E resumiu: nos documentos subscritos pelo PS, PCP, BE e PEV “não há uma coligação, não há um acordo; são três documentos diferentes; nenhuma das partes se compromete ao mesmo; não há sequer uma assinatura conjunta”. Além disso, “não há garantias de confiança visto que nem a solidariedade em caso de moções de censura ou de confiança está plenamente garantida. Nem garantias de estabilidade visto que não há compromisso quanto ao Orçamento do Estado (OE), Programa de Estabilidade, semestre europeu e Tratado Orçamental”, a que se soma a ausência das questões sobre o enquadramento institucional na União Europeia (em especial na moeda única) e na Aliança Atlântica. “Isto não anuncia nada de bom”, rematou.

Orçamento sim, diz Costa
Passos e Portas cavalgaram a ideia de que o PS “não tem garantias de que o seu próximo Orçamento do Estado possa ser aprovado por estas forças políticas” nem de que Portugal “possa continuar a respeitar as regras europeias”. O PS e o resto da esquerda haveriam de contrariar a tese do orçamento, mas apenas depois de alguma insistência da comunicação social.

“Estamos em condições de, não só vermos aprovado, como de podermos fazer, no mais curto prazo de tempo, um orçamento”, garantiu António Costa. A porta-voz bloquista afirmou que a posição assinada entre o PS e os vários partidos à sua esquerda “tem não só condições para a aprovação de um programa de Governo, como tem compromissos económicos e financeiros para o OE, e as balizas, os compromissos de política económica e de política social que vão balizar também o acordo ao longo de toda a legislatura”.

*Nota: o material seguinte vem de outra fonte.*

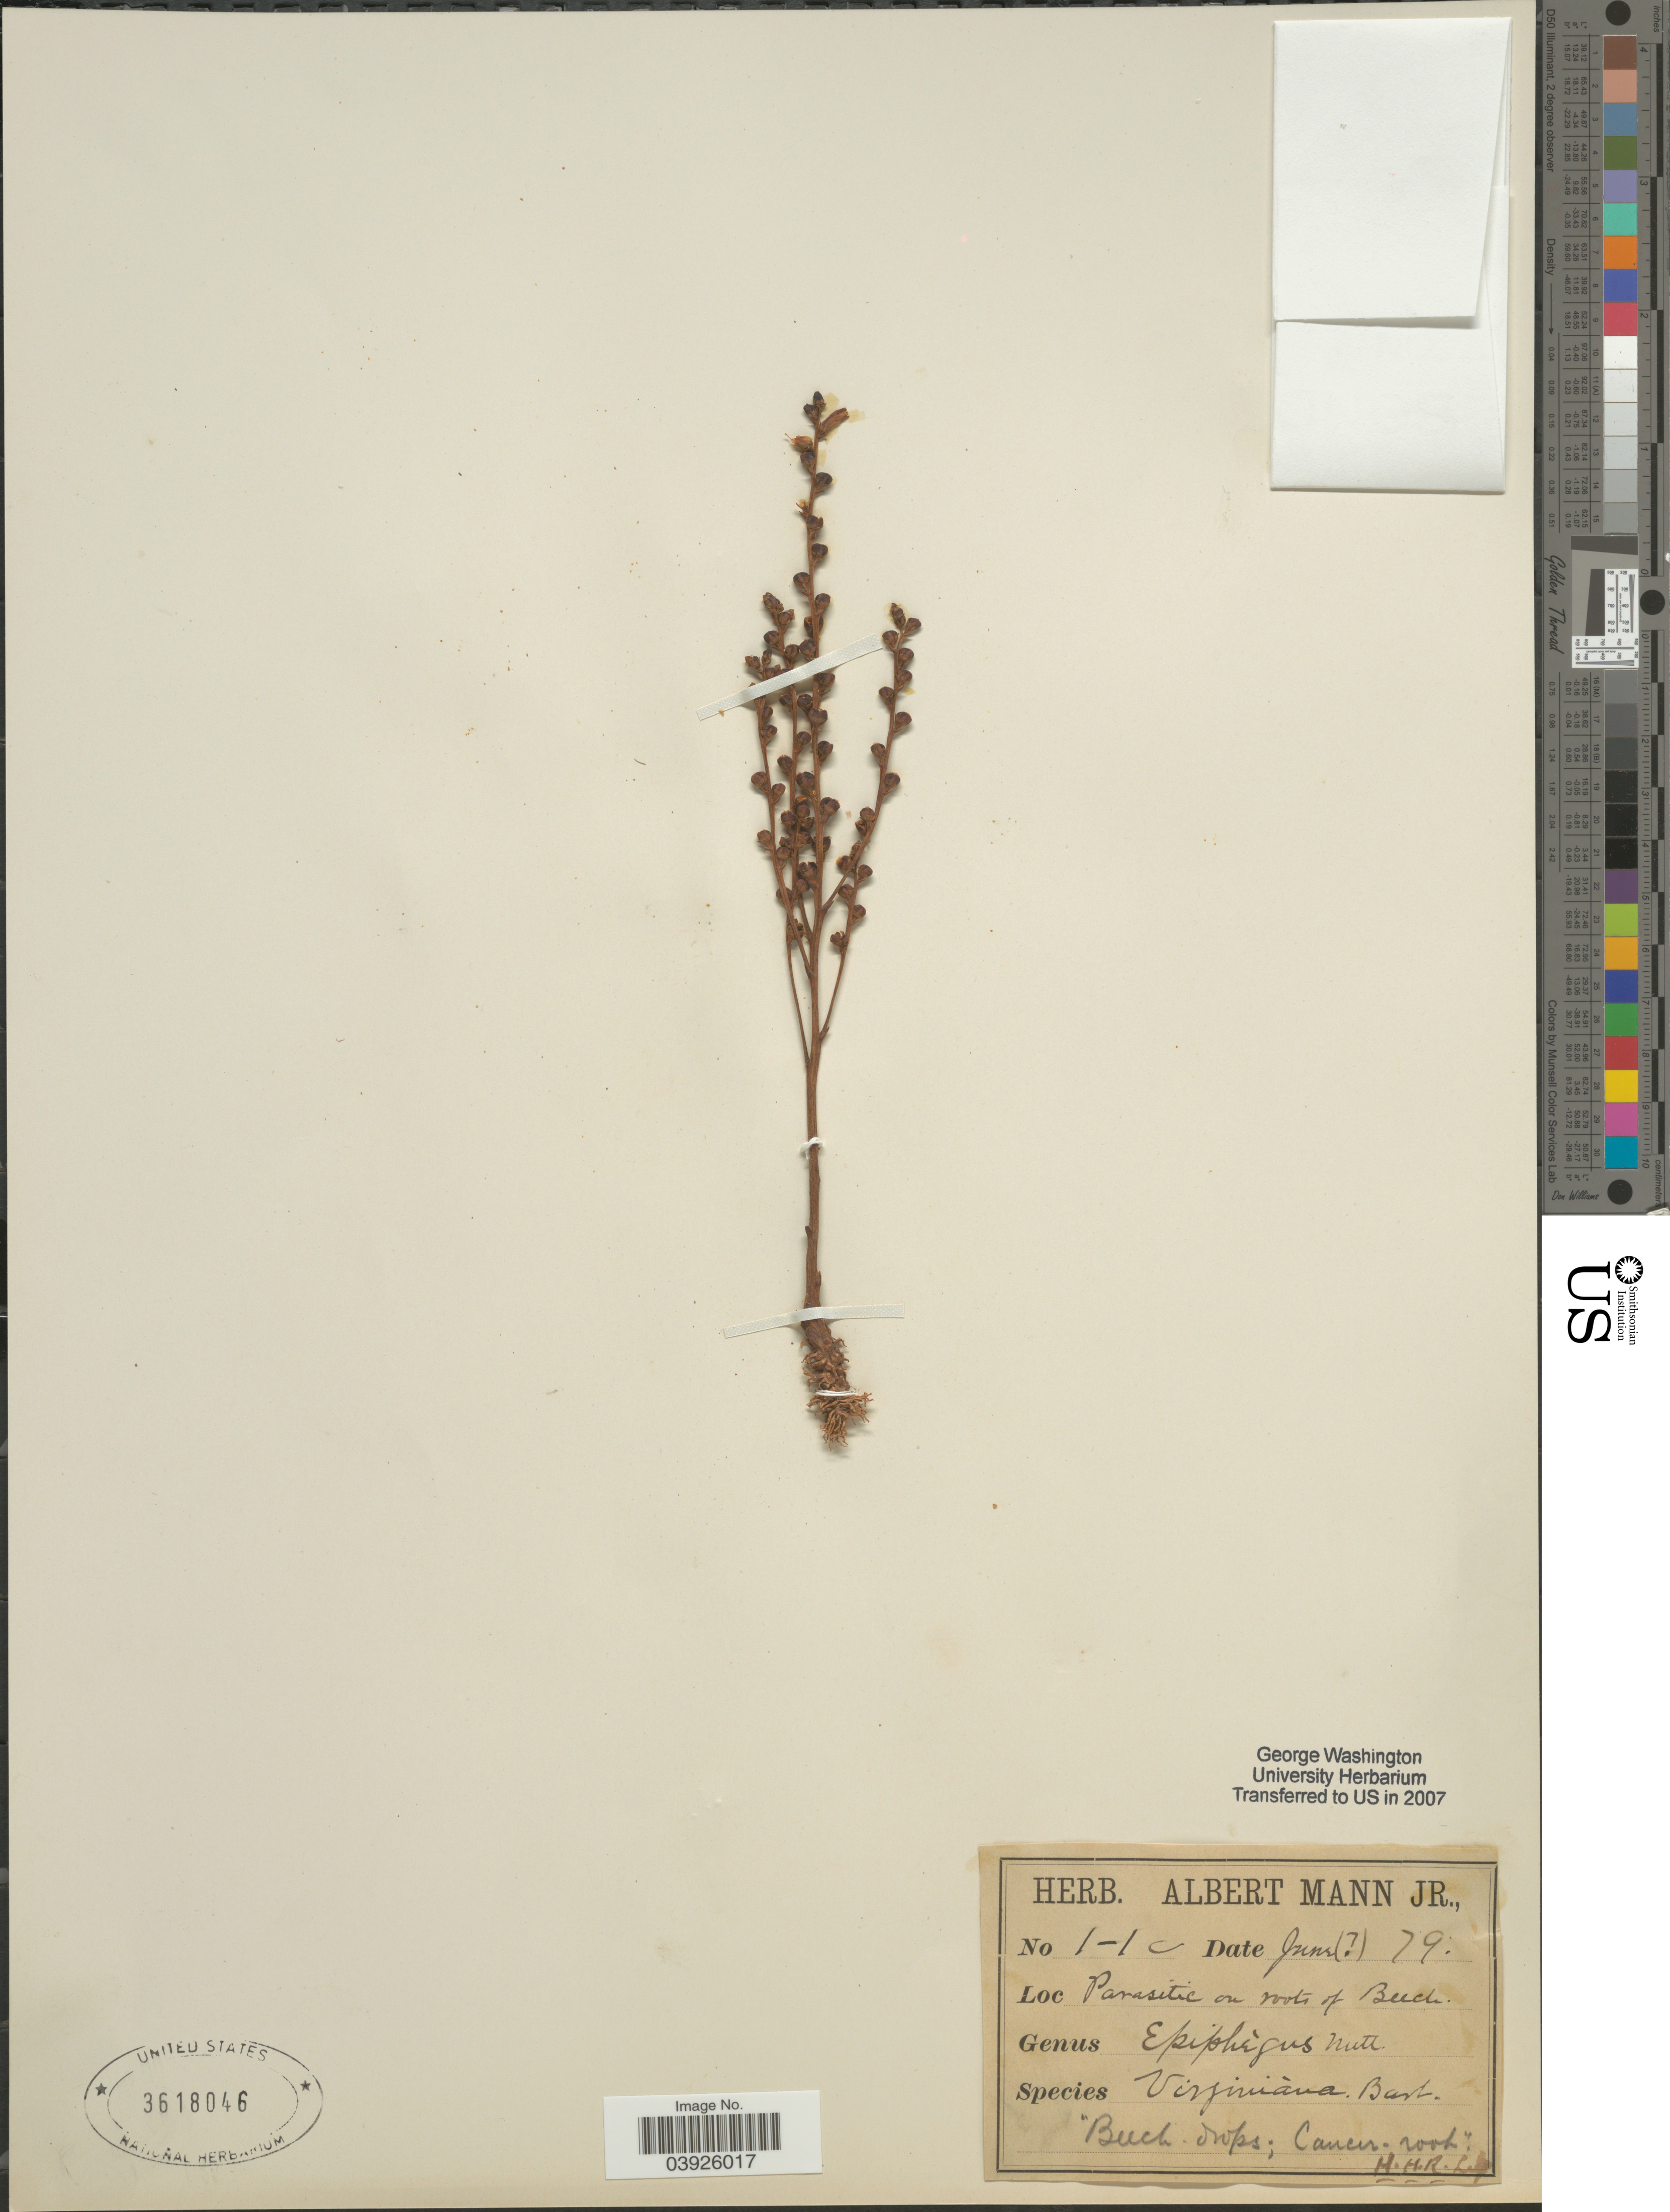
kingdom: Plantae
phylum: Tracheophyta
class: Magnoliopsida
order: Lamiales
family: Orobanchaceae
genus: Epifagus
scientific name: Epifagus virginiana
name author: (L.) W.P.C. Barton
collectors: H. H. R.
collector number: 1-1c*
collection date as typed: Transcribed d/m/y: /6/79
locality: Parasitic on roots of Beech.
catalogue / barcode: US 3618046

O secretário-geral do PS afirmou que a solução encontrada pelo PS tira Portugal desta “situação de indefinição” que, a prolongar-se, levaria a uma “crise política desnecessária”. Não quis, no entanto, revelar se o Presidente lhe pediu mais garantias sobre o compromisso à esquerda, como fez há um mês. Costa realçou que o país precisa de uma “rápida solução política, com condições para um Governo de estabilidade, que seja coerente, credível, consistente, respeite os compromissos internacionais e tenha condições de, tão rapidamente quanto possível, dotar o país de um orçamento para 2016, e que possa governar com normalidade e tranquilidade”.

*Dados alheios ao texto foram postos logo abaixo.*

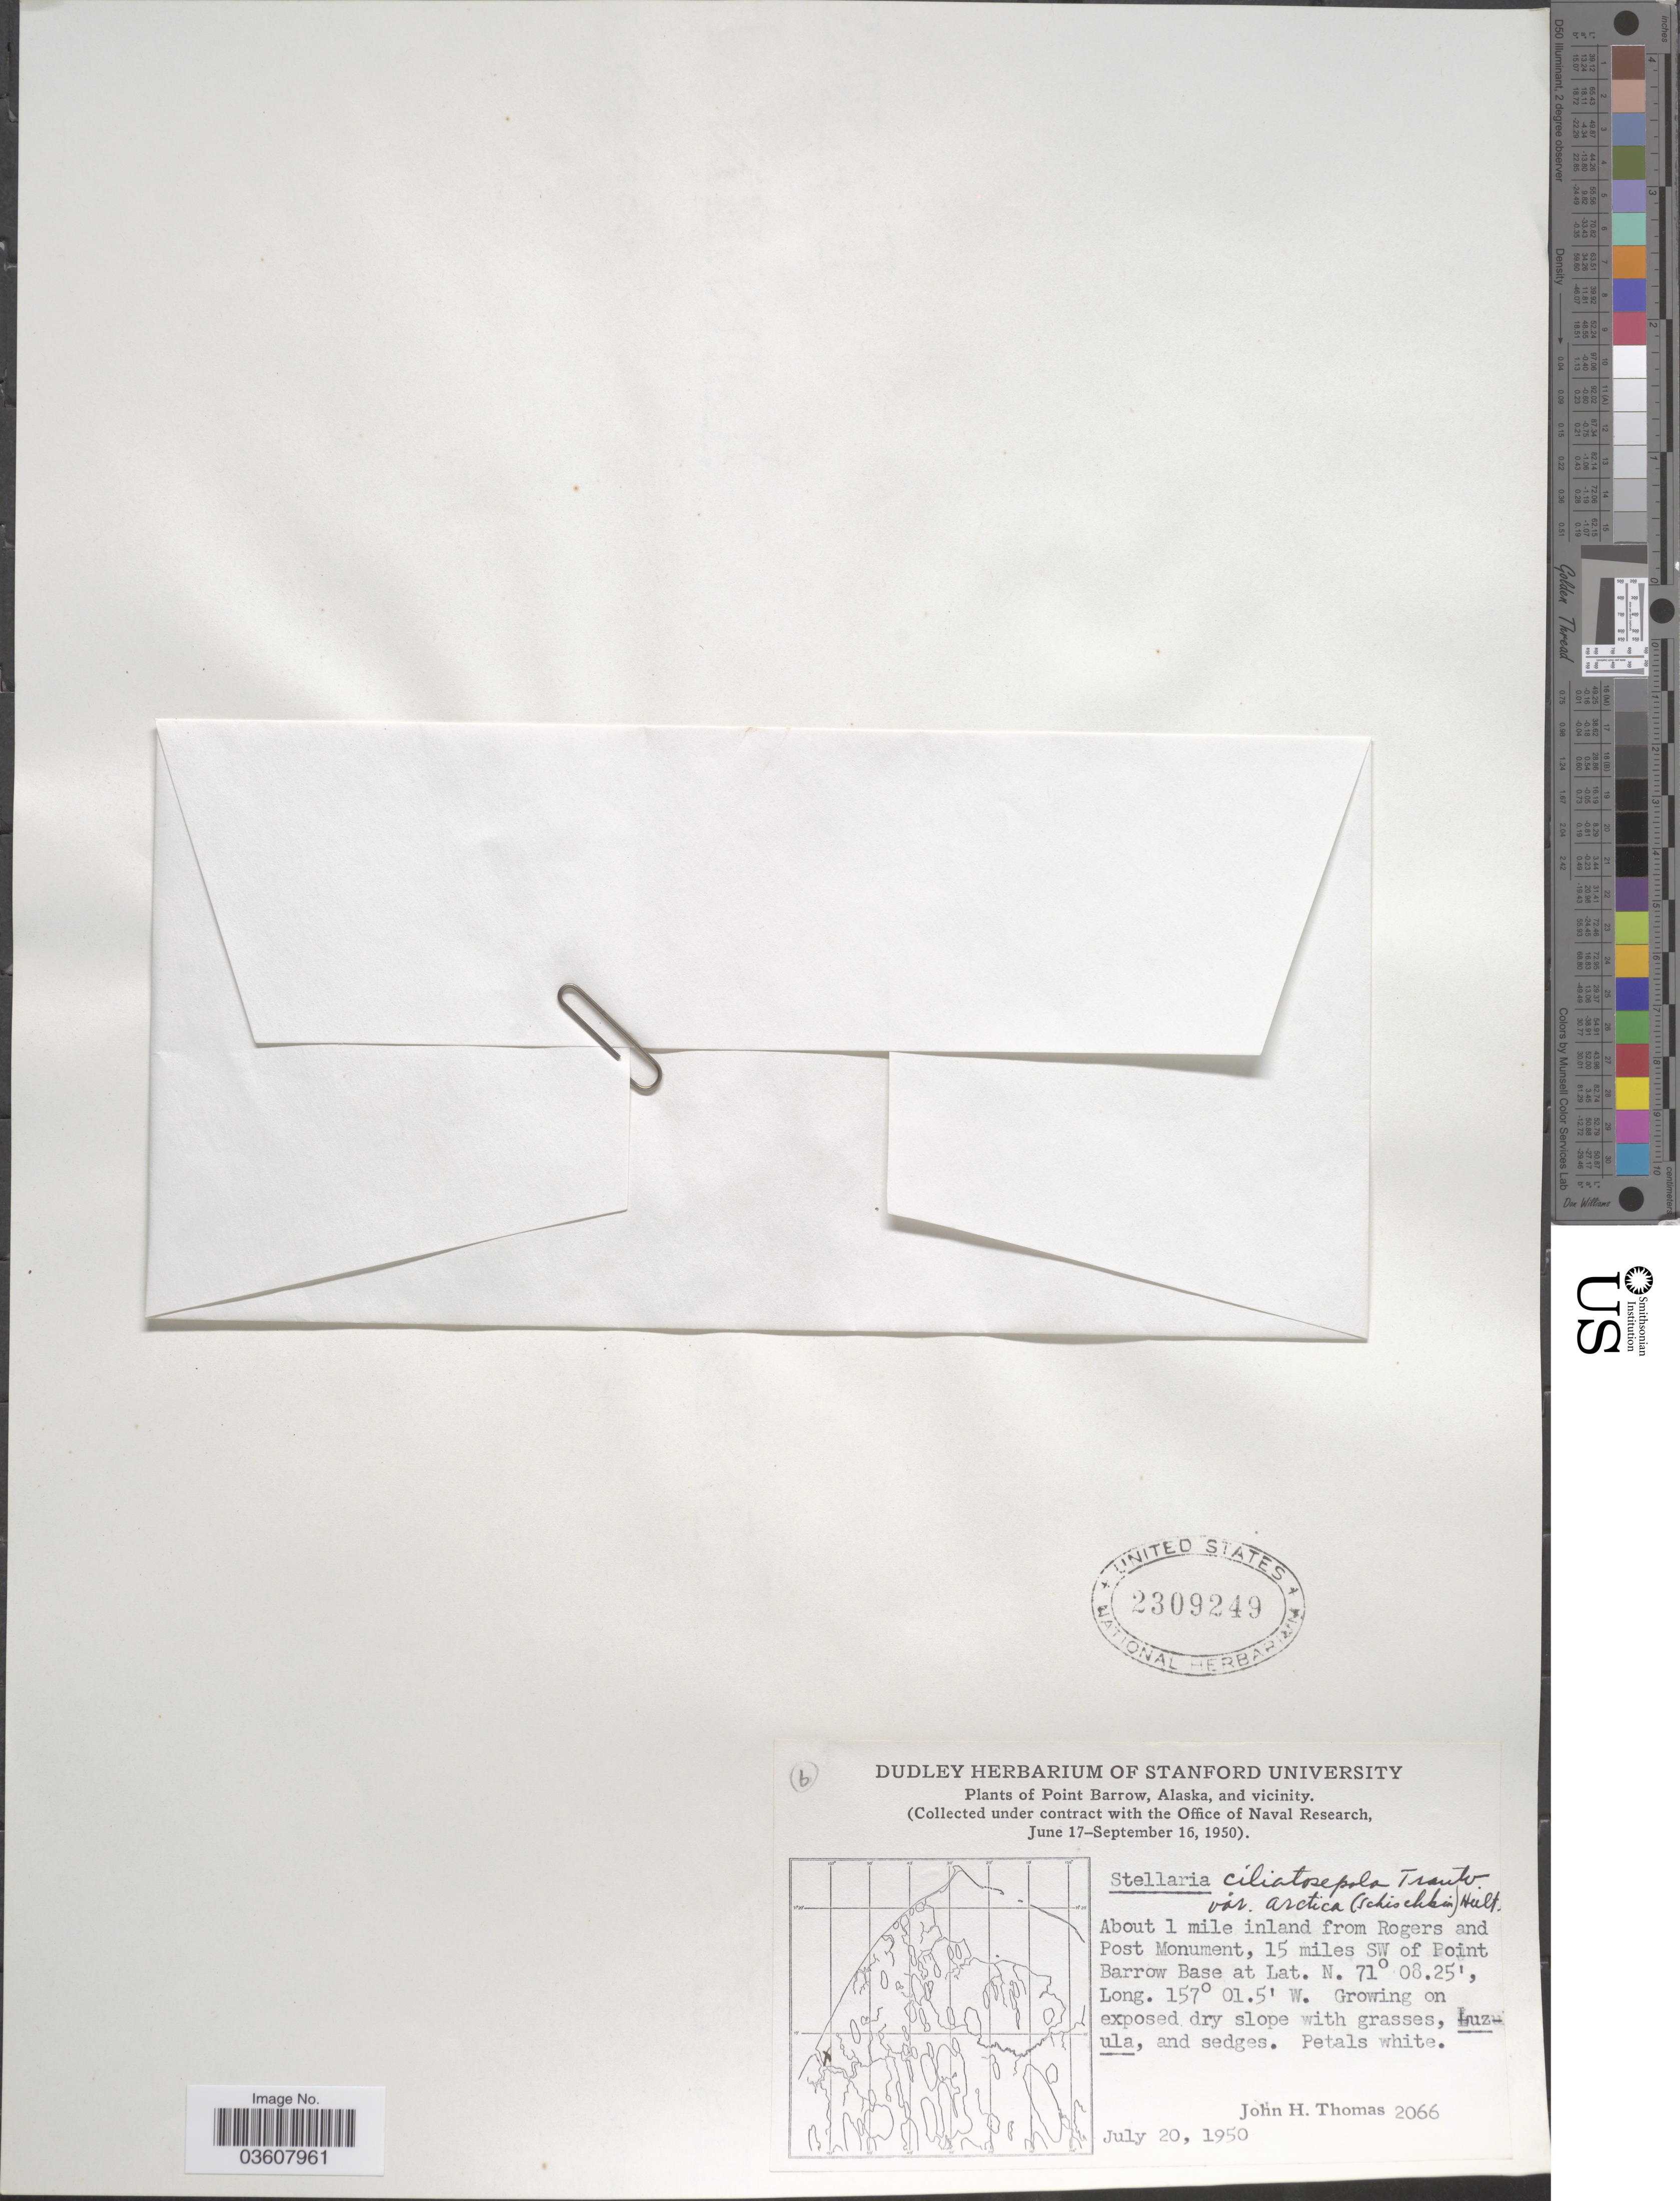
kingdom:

Costa assegurou que o programa do PS “consolidou” as matérias programáticas negociadas com o BE, PCP e PEV, resultando num “programa coerente, consistente com os nossos compromissos eleitorais, compatível com as obrigações internacionais do Estado português”. Catarina Martins aconselhou a que se olhe para a “estabilidade” e “compromissos políticos” feitos à esquerda em vez de se “continuar a discutir fantasmas que não existem”.

Apesar do discurso muito crítico há um mês para com os partidos mais à esquerda, pela recusa dos acordos financeiros europeus e os de índole internacional como os da NATO, o Presidente acabou por não pedir qualquer compromisso adicional ao PCP, admitiu Jerónimo de Sousa.

O líder do PCP, a porta-voz do Bloco, e a dirigente do PEV, Heloísa Apolónia, falaram a uma só voz com a mesma frase repetida desde há sete semanas: “Estão criadas as condições políticas e institucionais para que o Presidente dê posse ao Governo do PS, que tem condições para apresentar o seu programa na Assembleia e entrar em funções adoptando uma política com uma solução duradoura na perspectiva da legislatura.”

Bloco e PEV colocaram a tónica na urgência: a “situação de instabilidade não é justificável” e António Costa “deve ser indigitado o mais rapidamente possível para formar um novo Governo”.

André Silva, do PAN, foi pragmático: deve ser indigitado o líder do segundo partido mais votado. O PAN “não se revê na política nem de esquerda nem de centro-direita” e irá analisar o programa e o orçamento socialistas e só depois decidirá o que fazer.